= Heinrich von Ramstein =

Heinrich von Ramstein (born before 1230; died 22 July 1318) was abbot of the Benedictine Abbey of Saint Gall from 1301 until 1318.

== Life ==
It is not recorded whether Heinrich von Ramstein was related to his predecessor Rumo von Ramstein or the abbot of Reichenau Abbey, Albrecht von Ramstein. However, he may have been related to Abbot Berchtold von Falkenstein, who was abbot at the time he entered the convent. He was probably one of four contemporary Heinrichs who lived among the members of the convent who were eligible to vote in 1270. His first mention by full name dates from 1275. Heinrich was one of four monks who had stood by Rumo. From 1278 he appears as porter. He is one of the three monks who lodged a complaint against Abbot Wilhelm von Montfort with King Rudolf.

On 11 October 1301 he was elected abbot. However, two conventuals proposed a different candidate, Ulrich von Trauchburg, who was also keen on the office. The resulting dispute was handled by financially compensating Ulrich. Heinrich also gained the intercession of the bishop of Constance by leaving him Wurmlingen. The ordination took place in St. George's Abbey in Stein am Rhein.
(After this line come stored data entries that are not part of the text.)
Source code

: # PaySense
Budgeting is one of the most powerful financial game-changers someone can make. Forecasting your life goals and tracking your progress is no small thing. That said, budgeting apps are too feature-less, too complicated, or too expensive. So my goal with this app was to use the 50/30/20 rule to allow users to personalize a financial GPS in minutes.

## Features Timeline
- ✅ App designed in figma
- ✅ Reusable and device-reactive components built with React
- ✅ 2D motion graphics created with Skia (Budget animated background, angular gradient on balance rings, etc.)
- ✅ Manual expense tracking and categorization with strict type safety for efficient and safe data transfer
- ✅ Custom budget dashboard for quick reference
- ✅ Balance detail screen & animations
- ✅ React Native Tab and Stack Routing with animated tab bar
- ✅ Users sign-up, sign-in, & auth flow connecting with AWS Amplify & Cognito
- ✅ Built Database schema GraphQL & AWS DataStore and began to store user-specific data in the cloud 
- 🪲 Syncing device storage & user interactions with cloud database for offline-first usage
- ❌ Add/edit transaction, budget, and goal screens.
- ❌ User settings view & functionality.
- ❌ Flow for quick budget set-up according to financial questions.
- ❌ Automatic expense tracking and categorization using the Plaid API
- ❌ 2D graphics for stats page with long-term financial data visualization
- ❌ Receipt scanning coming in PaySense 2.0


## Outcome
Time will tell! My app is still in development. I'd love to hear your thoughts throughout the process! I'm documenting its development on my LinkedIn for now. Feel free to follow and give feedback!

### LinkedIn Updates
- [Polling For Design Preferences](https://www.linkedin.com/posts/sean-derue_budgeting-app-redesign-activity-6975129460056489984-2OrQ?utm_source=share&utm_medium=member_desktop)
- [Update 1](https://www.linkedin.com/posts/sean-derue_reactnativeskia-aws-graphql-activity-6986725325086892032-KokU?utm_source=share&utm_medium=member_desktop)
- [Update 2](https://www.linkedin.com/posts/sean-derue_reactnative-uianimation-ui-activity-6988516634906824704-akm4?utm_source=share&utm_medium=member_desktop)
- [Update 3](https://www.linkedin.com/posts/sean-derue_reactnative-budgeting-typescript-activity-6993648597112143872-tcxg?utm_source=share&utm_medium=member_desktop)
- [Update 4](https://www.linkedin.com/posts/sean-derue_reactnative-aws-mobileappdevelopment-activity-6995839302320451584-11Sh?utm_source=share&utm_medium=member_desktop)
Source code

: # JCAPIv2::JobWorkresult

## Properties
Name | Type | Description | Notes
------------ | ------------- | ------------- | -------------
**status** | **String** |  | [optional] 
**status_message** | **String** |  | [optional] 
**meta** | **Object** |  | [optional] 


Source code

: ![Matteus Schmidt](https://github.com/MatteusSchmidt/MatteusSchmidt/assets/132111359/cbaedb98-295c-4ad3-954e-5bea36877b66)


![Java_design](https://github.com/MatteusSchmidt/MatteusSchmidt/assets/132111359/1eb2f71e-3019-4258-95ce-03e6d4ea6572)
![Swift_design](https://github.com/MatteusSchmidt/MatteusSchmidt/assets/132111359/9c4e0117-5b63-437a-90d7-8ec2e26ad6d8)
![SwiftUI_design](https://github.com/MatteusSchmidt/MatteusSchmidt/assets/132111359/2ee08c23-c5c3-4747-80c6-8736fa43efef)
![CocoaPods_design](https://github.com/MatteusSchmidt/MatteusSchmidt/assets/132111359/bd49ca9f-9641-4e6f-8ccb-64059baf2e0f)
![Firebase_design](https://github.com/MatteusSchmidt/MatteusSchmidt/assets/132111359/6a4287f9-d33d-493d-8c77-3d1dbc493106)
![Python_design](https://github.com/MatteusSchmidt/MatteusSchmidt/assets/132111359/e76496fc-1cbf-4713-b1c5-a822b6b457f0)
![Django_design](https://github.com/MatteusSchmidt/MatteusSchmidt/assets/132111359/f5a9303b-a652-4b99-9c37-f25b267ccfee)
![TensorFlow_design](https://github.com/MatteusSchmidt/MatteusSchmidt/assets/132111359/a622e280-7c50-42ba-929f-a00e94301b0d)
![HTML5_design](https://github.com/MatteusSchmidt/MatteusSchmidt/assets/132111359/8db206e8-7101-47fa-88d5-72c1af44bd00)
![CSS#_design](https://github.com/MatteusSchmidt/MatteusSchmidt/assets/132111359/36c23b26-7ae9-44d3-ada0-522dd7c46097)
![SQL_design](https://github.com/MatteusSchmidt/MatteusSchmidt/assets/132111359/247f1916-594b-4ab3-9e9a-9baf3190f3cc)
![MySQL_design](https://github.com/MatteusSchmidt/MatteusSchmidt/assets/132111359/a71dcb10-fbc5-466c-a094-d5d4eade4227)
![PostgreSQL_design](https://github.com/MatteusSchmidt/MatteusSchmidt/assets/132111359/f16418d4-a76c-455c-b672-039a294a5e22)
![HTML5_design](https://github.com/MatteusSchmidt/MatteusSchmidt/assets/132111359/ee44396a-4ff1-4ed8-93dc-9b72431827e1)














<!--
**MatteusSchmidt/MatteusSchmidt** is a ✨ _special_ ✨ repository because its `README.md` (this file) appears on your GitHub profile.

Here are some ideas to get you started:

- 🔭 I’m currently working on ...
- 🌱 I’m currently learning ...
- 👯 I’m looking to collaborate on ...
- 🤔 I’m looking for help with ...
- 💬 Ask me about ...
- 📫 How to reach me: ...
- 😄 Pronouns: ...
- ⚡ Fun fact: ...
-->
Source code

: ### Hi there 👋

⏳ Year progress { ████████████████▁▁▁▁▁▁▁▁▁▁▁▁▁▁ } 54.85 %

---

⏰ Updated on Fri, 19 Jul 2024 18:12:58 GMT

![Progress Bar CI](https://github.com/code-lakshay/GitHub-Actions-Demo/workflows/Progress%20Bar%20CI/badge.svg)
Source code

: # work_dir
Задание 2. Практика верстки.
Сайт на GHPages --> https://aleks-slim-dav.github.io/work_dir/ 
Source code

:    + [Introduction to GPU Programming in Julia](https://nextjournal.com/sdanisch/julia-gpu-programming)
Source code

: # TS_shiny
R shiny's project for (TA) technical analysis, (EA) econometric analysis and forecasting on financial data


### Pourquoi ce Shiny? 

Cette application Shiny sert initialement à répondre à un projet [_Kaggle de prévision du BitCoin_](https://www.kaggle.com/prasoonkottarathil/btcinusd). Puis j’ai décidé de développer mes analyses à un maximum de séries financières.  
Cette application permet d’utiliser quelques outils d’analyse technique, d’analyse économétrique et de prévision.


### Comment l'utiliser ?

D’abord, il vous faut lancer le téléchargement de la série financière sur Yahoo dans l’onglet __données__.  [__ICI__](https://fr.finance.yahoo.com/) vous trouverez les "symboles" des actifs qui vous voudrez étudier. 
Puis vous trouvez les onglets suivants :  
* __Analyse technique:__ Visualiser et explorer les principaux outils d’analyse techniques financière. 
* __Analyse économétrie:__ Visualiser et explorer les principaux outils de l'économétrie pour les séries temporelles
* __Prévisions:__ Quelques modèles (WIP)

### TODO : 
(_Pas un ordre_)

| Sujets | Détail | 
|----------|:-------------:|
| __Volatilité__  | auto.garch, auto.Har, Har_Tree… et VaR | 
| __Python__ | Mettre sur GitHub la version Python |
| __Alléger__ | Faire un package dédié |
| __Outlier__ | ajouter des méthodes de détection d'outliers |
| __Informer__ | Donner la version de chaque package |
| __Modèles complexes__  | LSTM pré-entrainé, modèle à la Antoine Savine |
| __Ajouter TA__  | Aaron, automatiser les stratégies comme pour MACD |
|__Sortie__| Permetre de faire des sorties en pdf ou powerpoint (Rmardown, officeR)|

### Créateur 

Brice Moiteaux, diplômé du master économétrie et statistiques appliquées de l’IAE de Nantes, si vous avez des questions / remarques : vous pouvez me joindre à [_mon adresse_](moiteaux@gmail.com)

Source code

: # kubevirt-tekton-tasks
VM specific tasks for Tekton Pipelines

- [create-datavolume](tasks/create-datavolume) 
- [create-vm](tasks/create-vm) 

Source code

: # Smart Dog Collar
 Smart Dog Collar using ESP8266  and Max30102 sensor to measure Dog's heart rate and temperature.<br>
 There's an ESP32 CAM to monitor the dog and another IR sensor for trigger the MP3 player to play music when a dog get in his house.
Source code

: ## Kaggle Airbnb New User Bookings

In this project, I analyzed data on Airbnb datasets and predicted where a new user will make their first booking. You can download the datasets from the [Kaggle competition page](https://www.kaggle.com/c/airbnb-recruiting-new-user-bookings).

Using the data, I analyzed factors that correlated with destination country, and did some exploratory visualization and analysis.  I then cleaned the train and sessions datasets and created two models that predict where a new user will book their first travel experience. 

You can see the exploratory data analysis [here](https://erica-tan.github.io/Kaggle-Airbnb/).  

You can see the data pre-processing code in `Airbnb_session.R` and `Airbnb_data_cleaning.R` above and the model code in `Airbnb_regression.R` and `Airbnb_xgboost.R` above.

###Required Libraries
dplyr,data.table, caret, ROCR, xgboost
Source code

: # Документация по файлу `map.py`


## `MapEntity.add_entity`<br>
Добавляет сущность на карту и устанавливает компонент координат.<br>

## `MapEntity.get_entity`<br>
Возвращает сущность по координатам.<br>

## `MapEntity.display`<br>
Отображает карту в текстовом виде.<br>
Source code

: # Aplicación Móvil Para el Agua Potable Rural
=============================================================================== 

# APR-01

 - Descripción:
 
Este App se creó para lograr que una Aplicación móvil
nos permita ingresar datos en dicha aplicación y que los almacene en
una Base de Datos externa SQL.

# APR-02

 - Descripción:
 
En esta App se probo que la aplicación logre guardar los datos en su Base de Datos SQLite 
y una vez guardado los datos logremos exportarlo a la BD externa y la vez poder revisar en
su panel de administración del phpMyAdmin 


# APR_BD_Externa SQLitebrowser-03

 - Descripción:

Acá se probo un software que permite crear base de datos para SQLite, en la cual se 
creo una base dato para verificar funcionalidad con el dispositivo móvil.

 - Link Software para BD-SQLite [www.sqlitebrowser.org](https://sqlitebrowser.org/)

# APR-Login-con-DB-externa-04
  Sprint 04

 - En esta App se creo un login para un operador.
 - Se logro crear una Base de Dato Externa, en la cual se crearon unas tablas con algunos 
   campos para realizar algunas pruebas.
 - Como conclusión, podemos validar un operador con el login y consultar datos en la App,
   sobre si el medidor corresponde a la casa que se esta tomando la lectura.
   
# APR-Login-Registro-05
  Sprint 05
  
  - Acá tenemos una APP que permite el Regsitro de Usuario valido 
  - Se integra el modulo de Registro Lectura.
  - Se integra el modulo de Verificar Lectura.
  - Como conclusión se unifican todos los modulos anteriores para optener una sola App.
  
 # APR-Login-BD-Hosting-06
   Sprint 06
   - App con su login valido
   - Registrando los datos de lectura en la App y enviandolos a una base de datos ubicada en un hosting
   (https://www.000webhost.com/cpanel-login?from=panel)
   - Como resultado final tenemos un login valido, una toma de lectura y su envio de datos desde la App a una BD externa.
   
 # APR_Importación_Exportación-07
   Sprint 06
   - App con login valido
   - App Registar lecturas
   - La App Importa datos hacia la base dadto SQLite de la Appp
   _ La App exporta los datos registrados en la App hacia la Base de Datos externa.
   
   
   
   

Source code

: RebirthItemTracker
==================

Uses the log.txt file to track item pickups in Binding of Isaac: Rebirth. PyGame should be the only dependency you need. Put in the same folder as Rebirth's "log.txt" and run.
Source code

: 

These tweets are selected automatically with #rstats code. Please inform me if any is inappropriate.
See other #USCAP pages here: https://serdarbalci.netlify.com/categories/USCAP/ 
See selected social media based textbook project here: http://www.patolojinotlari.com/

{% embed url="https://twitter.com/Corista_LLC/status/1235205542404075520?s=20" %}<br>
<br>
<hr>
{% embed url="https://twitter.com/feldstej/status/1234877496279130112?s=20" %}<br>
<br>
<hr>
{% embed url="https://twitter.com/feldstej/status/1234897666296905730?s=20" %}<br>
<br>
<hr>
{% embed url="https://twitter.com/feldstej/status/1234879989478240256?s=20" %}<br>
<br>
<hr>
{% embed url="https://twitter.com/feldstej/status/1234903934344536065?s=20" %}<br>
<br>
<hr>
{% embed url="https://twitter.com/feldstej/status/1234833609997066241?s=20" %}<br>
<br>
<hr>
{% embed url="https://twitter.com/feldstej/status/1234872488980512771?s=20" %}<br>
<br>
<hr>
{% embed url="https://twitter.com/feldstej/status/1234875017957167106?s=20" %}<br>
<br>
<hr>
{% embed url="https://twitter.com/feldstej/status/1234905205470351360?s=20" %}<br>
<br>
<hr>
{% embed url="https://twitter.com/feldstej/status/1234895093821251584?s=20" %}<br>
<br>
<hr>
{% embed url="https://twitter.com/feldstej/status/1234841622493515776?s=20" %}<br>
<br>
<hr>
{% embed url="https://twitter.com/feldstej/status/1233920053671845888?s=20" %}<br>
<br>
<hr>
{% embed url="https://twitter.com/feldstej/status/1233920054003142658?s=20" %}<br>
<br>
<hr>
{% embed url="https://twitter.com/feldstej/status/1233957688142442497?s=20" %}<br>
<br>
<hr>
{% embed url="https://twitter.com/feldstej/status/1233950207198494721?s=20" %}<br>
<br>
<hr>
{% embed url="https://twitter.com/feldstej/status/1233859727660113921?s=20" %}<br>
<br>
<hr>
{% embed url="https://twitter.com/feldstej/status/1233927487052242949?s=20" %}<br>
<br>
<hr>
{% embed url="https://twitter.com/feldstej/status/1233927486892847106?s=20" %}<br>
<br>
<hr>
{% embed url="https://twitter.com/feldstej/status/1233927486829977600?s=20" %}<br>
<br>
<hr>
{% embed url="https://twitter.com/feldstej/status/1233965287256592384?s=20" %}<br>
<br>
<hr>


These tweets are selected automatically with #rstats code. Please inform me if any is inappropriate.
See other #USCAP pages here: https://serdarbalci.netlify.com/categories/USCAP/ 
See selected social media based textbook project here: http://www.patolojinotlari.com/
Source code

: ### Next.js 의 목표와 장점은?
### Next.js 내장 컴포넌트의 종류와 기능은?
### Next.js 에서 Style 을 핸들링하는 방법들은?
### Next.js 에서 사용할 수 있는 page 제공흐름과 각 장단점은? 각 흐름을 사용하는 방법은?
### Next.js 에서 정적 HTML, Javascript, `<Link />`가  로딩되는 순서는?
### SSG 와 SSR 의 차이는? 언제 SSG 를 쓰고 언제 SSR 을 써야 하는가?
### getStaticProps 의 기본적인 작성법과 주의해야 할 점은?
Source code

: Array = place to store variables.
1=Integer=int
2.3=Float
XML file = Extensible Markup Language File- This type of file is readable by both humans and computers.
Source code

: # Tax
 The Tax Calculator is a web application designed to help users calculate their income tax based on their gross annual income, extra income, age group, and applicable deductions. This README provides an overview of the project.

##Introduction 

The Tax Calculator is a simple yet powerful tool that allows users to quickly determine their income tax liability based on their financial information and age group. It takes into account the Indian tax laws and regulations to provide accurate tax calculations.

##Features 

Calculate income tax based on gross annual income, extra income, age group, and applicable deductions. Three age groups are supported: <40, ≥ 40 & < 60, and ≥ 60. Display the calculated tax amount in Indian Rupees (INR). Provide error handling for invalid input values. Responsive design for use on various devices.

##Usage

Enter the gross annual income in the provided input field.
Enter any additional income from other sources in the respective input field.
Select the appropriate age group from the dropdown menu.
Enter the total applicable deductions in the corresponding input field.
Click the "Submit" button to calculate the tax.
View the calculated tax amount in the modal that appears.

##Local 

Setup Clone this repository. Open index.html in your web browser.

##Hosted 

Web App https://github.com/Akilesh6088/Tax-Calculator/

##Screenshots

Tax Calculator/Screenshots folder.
On 7 December 1301 King Albert bestowed the jura regalia on Heinrich, but disallowed another pledging of the Reichsvogtei. One of the principal reasons for this was the resistance of the citizens of St. Gall.

He fell ill halfway through the year 1316 at over 90 years old and died two years later.

== Works ==
Heinrich von Ramstein also encountered resistance against all his efforts as abbot. He tried to pay the inherited debt by two means; the first was to sell abbey property. The second measure, namely raising taxes, led to opposition within the abbey. The protests and wishes of Conventuals were so great that he had to name his brother Diethelm as guardian of the abbey for three years.

Rebuilding Wil presented the next problem. Albert denied Heinrich's wishes to rebuild the city – as well as the demolition of Schwarzenbach – because the King claimed the Vogtei over Wil, among other reasons. The death of the king did not solve the issue, as King Henry VII also did not yield the "Vogtei". Even so, he did confirm the old rights on 17 April 1309.

Heinrich did regain control of the Vogtei over Wil on 1 May 1310. A settlement of the pledge sum of 1300 Mark, which was agreed upon with Adolf of Nassau was reached on 22 April 1311. The city and the abbey of St. Gallen fell victim to a devastating fire on 13 October 1314, prompting Heinrich to task Provost Heinrich von Lupfen and the citizen Konrad Kuchimeister with the reconstruction of the abbey.